Sapphire Radeon HD 6970 FleX Battlefield 3 Edition Graphics Card Review
Andy Ruffell / 13 years ago
Sapphire are renowned for their custom design graphics cards and utilising their many technologies. This ranges from their custom coolers featuring a Vapor-X design, to including a slightly overclocked GPU core and memory speed. You may also find a card that has the FleX ability, which not only allows you to run AMD Eyefinity but instead allows you to run three DVI monitors straight out of the box which for most is a godsend as it allows you to run your setup a lot cheaper than normal.
Luckily this card has all of the above and we will attempt to break it down for you a bit further. Generally to run three monitors would cost a lot of money due to the functionality involved and most cards only having the ability to run the third monitor from a DisplayPort connector. The downside with this, is that an either an expensive active dongle is needed, or an even more expensive DisplayPort monitor. If running more than three monitors, you’ll end up needing DisplayPort 1.2 monitors or a hub and this can all end up being extremely costly. The FleX card allows you to run from the HDMI and convert to DVI with the included adapter and does everything on the card, so no need for expensive active dongles.
The Vapor-X cooler has been a a favourite of ours for quite some time, and the 6970 utilises it extremely well as we saw from our acoustic and temperature tests. It ran quietly and efficiently and that’s exactly what it was set out to do.
We’re big fans of Sapphire as they don’t stick to the reference design and try to do things differently and that’s exactly what we have here. It utilises both these great technologies to give the very best results no matter what your type of usage is. We can also see that the performance really is second to none at all resolutions including Eyefinity.

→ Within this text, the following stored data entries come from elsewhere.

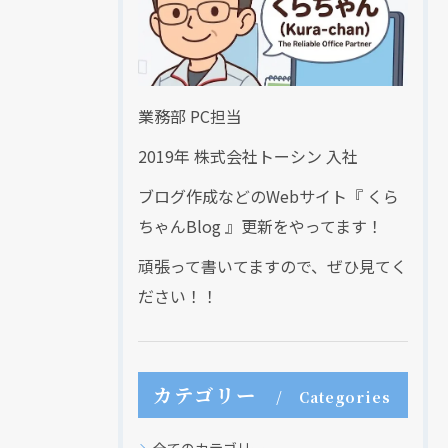
業務部 PC担当
2019年 株式会社トーシン 入社
ブログ作成などのWebサイト『 くら
ちゃんBlog 』更新をやってます！
頑張って書いてますので、ぜひ見てく
ださい！！
カテゴリー
Categories
全てのカテゴリー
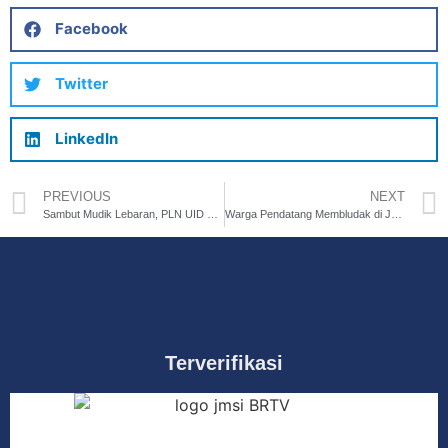
Facebook
Twitter
LinkedIn
PREVIOUS
NEXT
Sambut Mudik Lebaran, PLN UID Jakarta Raya Siapkan 375 EV Charger
Warga Pendatang Membludak di Jakarta! Begini Cara Jakarta Menyambut Mereka Pasca Lebaran!
Terverifikasi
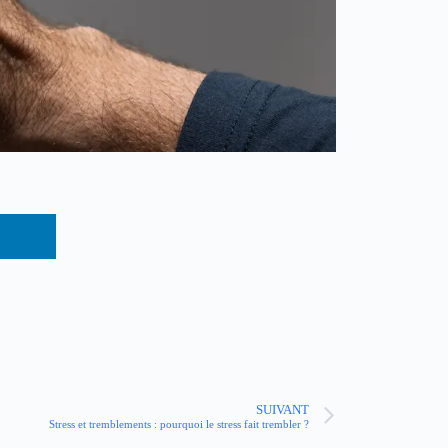
SUIVANT
Stress et tremblements : pourquoi le stress fait trembler ?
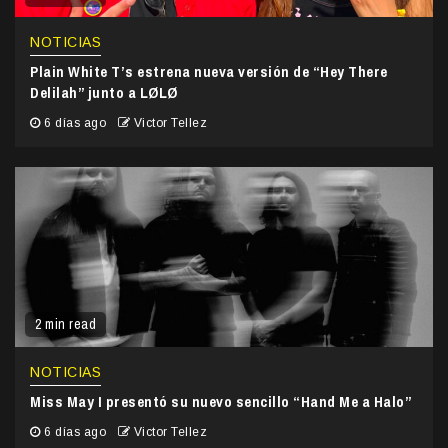
NOTICIAS
Plain White T’s estrena nueva versión de “Hey There
Delilah” junto a LØLØ
6 días ago
Victor Tellez
2 min read
NOTICIAS
Miss May I presentó su nuevo sencillo “Hand Me a Halo”
6 días ago
Victor Tellez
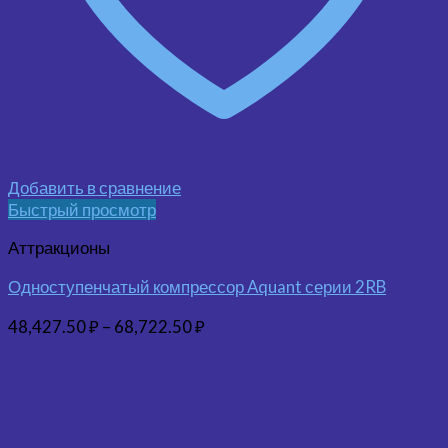
Добавить в сравнение
Быстрый просмотр
Аттракционы
Одноступенчатый компрессор Aquant серии 2RB
48,427.50
₽
–
68,722.50
₽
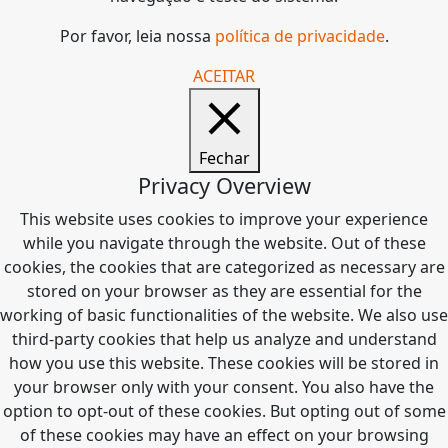
Por favor, leia nossa
política de privacidade
.
ACEITAR
Fechar
Privacy Overview
This website uses cookies to improve your experience
while you navigate through the website. Out of these
cookies, the cookies that are categorized as necessary are
stored on your browser as they are essential for the
working of basic functionalities of the website. We also use
third-party cookies that help us analyze and understand
how you use this website. These cookies will be stored in
your browser only with your consent. You also have the
option to opt-out of these cookies. But opting out of some
of these cookies may have an effect on your browsing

We’ve only been testing Eyefinity resolutions for a small amount of time, but it’s cards like this that really show the true potential behind the technology and what it can really do.
At £322.43, it’s not the cheapest card on the planet, but it is one of the best, and I live by the philosophy of “you get what you pay for” so if you really do want something that’s the best, you better be prepared to shell out the money for it. The fact that it has two BIOS versions, of which one is overclocked is also an extra bonus and that’s why the price seems even more reasonable to me and worth spending the extra cash on.
Now we know that this card is a Battlefield 3 card and in an ideal world we should have seen how it performs in Battlefield 3, but we’re not in an ideal world, so on that note, we didn’t bother. Not because we’re lazy, but more so because the game still has some slight issues and also because it has no benchmark tool, which relies on us more and makes the tests a bit unfair so those are our reasons and that’s what we’re sticking to.
Overall, this card will appeal to any true gamer, especially those wanting some triple screen action as it simply does it, and does it well and looks bloody amazing at the same time. On top of all of that, it’s quiet, uses little power and comes from a reliable brand that you know you can trust and is overclocked too. A simply brilliant card from Sapphire.